Organschaft und Insolvenz – BMF ändert eigene Anweisung kurzfristig

Ich habe an dieser Stelle schon häufiger den Zustand des Umsatzsteuerrechts kritisiert. Ob Gesetzgeber, Finanzverwaltung oder Finanzgerichte: Jeder trägt seinen Teil zum Chaos bei. Dabei ist ein funktionsfähiges Umsatzsteuerrecht für unsere Wirtschaft von enormer Bedeutung. Aktuell hat es das BMF wieder einmal geschafft, für – weitere – Verwirrung zu sorgen. Worum geht es?

Mit Schreiben vom 4.3.2021 hat das BMF zu der Frage Stellung genommen, ob die Anordnung der vorläufigen Eigenverwaltung zur Beendigung der Organschaft führt oder nicht (III C 2 – S 7105/20/10001 :001). Danach gilt: Weder die Anordnung der vorläufigen Eigenverwaltung beim Organträger noch die Anordnung der vorläufigen Eigenverwaltung bei der Organgesellschaft beenden eine Organschaft, wenn das Insolvenzgericht lediglich bestimmt, dass ein vorläufiger Sachwalter bestellt wird sowie eine Anordnung gemäß § 21 Abs. 2 Satz 1 Nr. 3 InsO erlässt. Letztlich setzt das BMF damit das BFH-Urteil vom 27.11.2019 (XI R 35/17) um.

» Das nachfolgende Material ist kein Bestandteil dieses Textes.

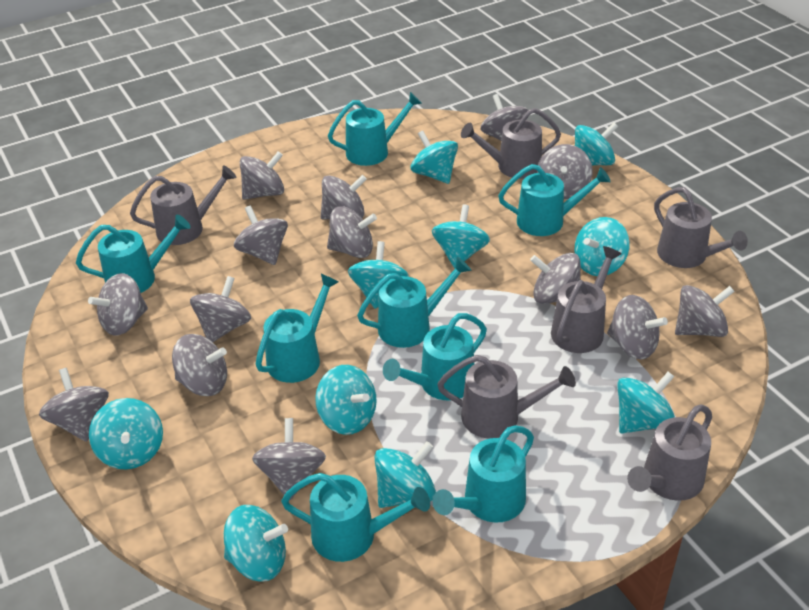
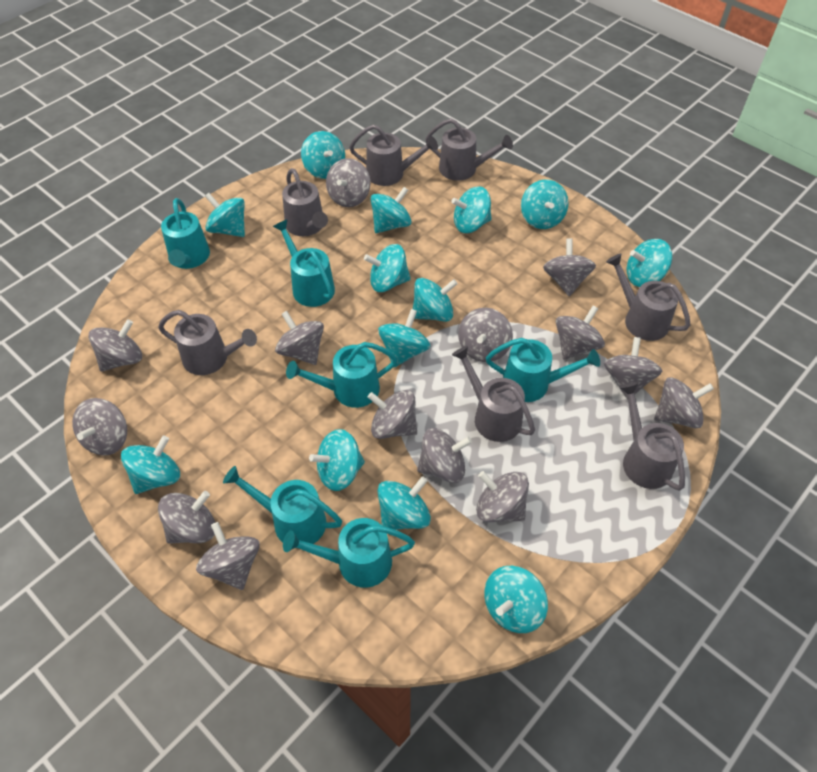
grey watering can: 6 -> 7
turquoise spinning top: 10 -> 13
turquoise watering can: 8 -> 6

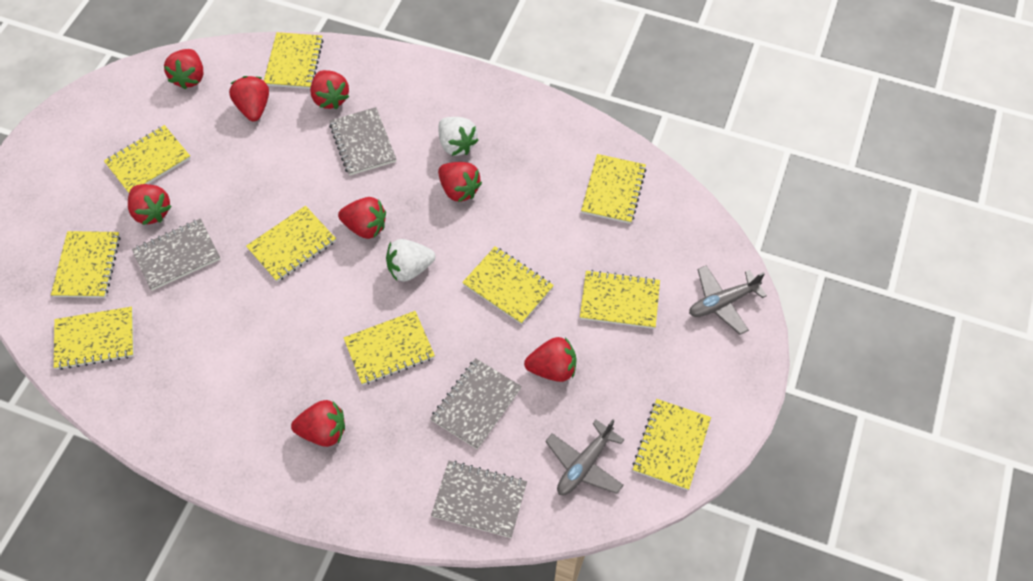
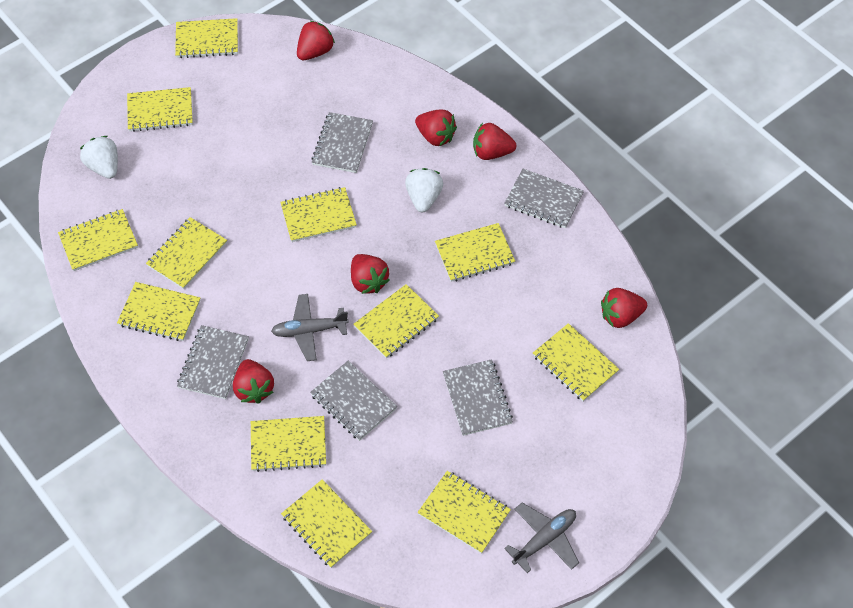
grey notebook: 4 -> 5
red strawberry: 8 -> 6
yellow notebook: 10 -> 12

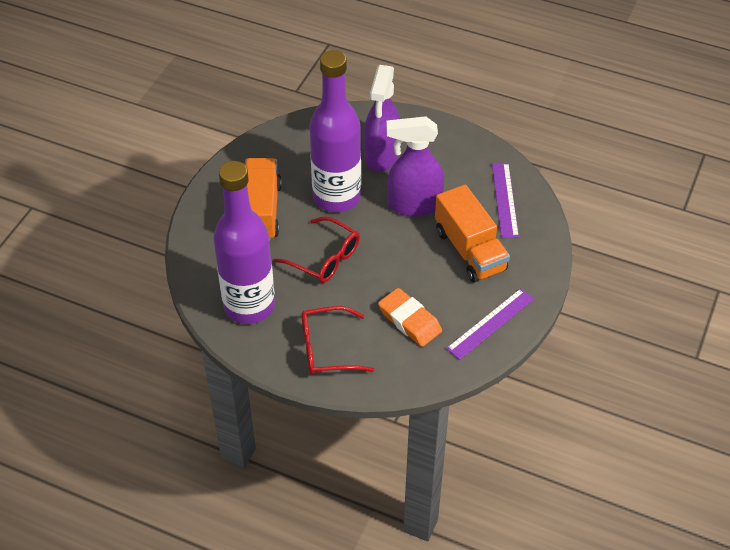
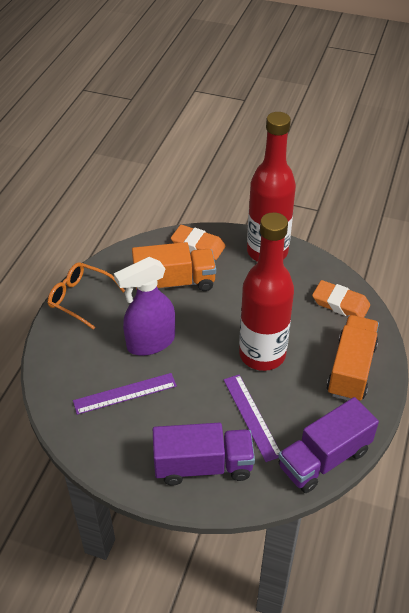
orange eraser: 1 -> 2
orange glasses: 0 -> 1
purple bottle: 2 -> 0
purple spray bottle: 2 -> 1
purple truck: 0 -> 2
red bottle: 0 -> 2
red glasses: 2 -> 0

Gerade einmal drei Monate später ist dem BMF aber bewusst geworden, dass die Insolvenzordnung zwischenzeitlich geändert worden ist und sein Schreiben daher – sagen wir einmal „unvollständig“ – war. Dementsprechend gibt es ein weiteres Schreiben, das vom 22.6.2021 datiert und mit dem das BMF die Lücke füllt. Natürlich hätte das BMF sein Schreiben auch ganz offiziell zurückziehen oder den Fehler – ebenfalls offiziell – einräumen können. So etwas tut man aber nicht. Von daher fasst man das zweite Schreiben lieber in einem schwer verständlichen Sprachstil ab, damit der „Fehler“ oder die „Unvollständigkeit“ des ersten Schreibens nicht auffallen.

So gilt nun: Die Regelungen des BMF-Schreibens vom 4.3.2021 sind zwar in allen offenen Fällen anzuwenden, aber nicht für vorläufige Eigenverwaltungsverfahren, die nach dem 31.12.2020 angeordnet wurden. Hier bleibt es bei der Beendigung der Organschaft. Indes ist hiervon wiederum eine Ausnahme zu beachten: Gemäß § 5 Abs. 1 COVID-19-Insolvenzaussetzungsgesetz (COVInsAG) ist § 276a InsO auf Eigenverwaltungsverfahren, die zwischen dem 1.1.2021 und dem 31.12.2021 beantragt werden, grundsätzlich in der bis zum 31.12.2020 geltenden Fassung weiter anzuwenden, wenn die Zahlungsunfähigkeit oder Überschuldung des Schuldners auf die COVID-19-Pandemie zurückzuführen ist. Insofern gilt die Fortführung der Organschaft in den Fällen, in denen die vorläufigen Eigenverwaltungsverfahren unter die Anwendung des § 5 Abs. 1 COVInsAG fallen.

Einfach geht anders. Letztlich zeigt das Ganze aber, dass selbst das BMF das Zusammenspiel der einzelnen Gesetze und die Auswirkungen der hektischen Gesetzgebung nicht mehr – oder recht spät – durchdringt. Wir sprechen hier wohlgemerkt von ausgewiesenen Umsatzsteuerexperten.